* What to do *
Quote every line of the entries below word for word, but leave the pictures out of your answer.
======== Records supplied ========
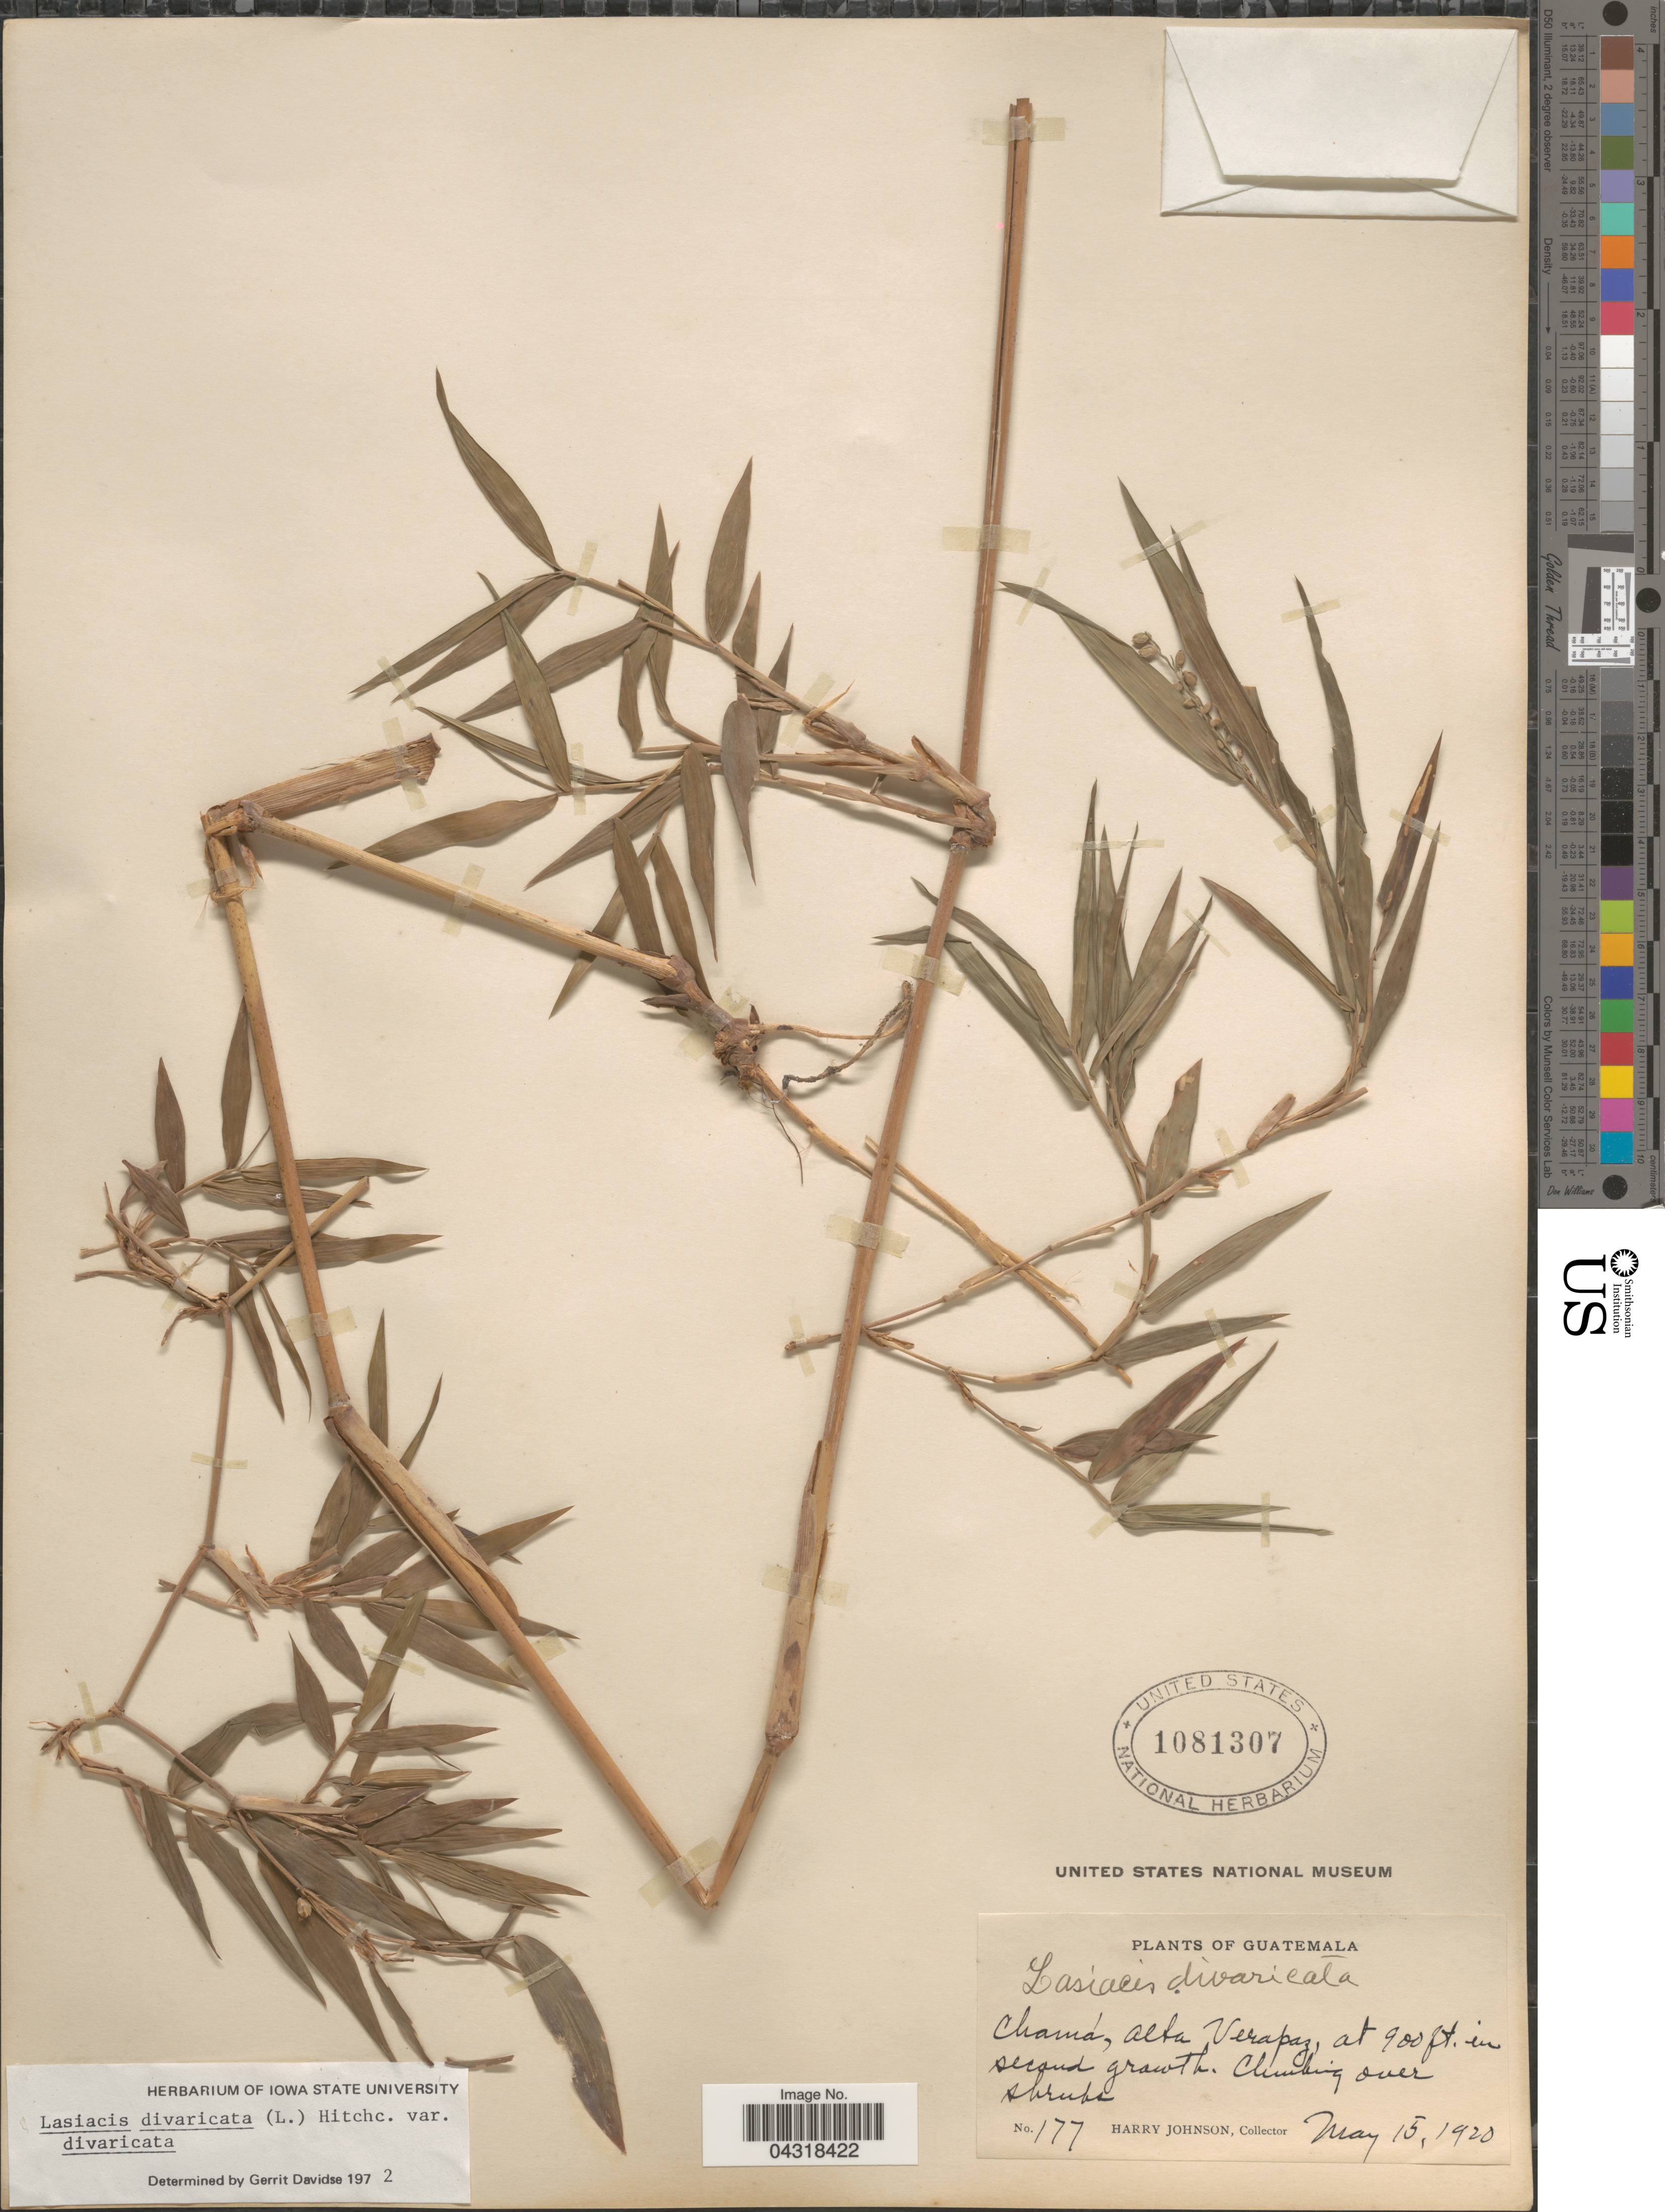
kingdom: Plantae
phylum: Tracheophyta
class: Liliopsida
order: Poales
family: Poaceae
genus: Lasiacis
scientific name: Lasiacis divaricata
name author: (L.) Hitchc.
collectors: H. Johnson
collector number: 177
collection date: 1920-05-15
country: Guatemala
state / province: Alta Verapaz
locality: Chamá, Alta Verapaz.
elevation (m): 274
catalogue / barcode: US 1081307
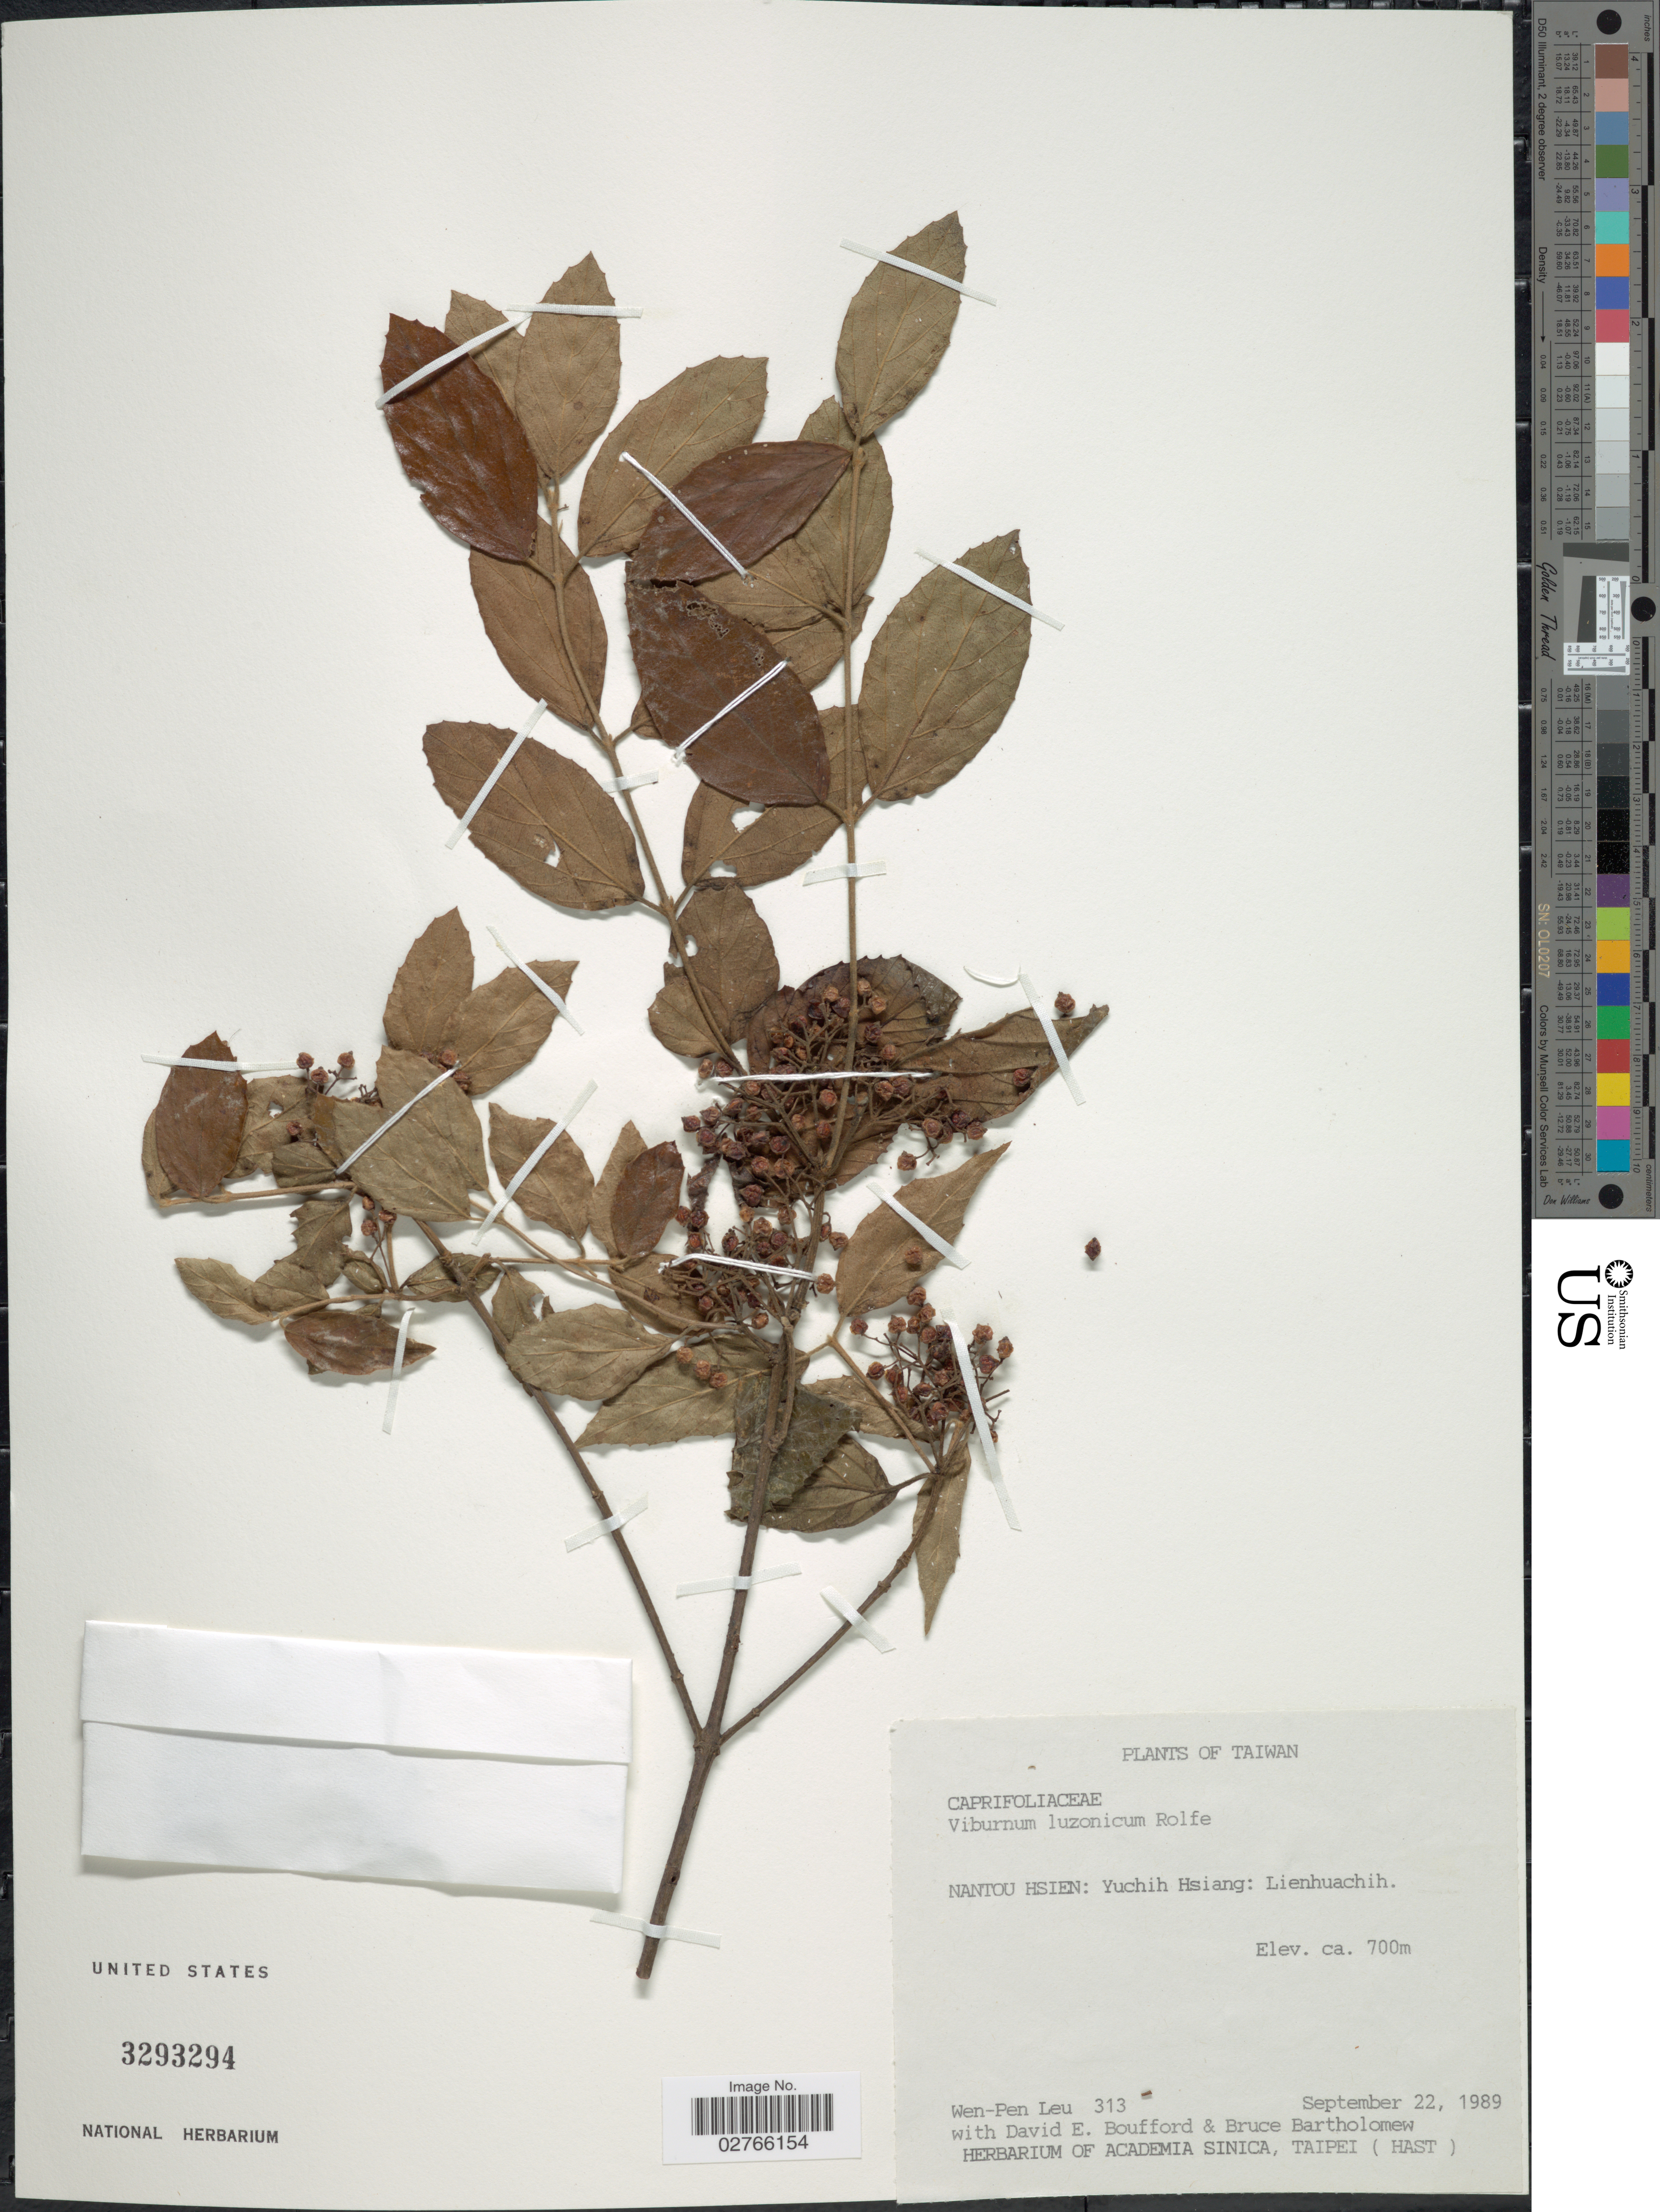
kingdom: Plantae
========
* Task answer *
kingdom: Plantae
phylum: Tracheophyta
class: Liliopsida
order: Poales
family: Poaceae
genus: Lasiacis
scientific name: Lasiacis divaricata
name author: (L.) Hitchc.
collectors: H. Johnson
collector number: 177
collection date: 1920-05-15
country: Guatemala
state / province: Alta Verapaz
locality: Chamá, Alta Verapaz.
elevation (m): 274
catalogue / barcode: US 1081307
kingdom: Plantae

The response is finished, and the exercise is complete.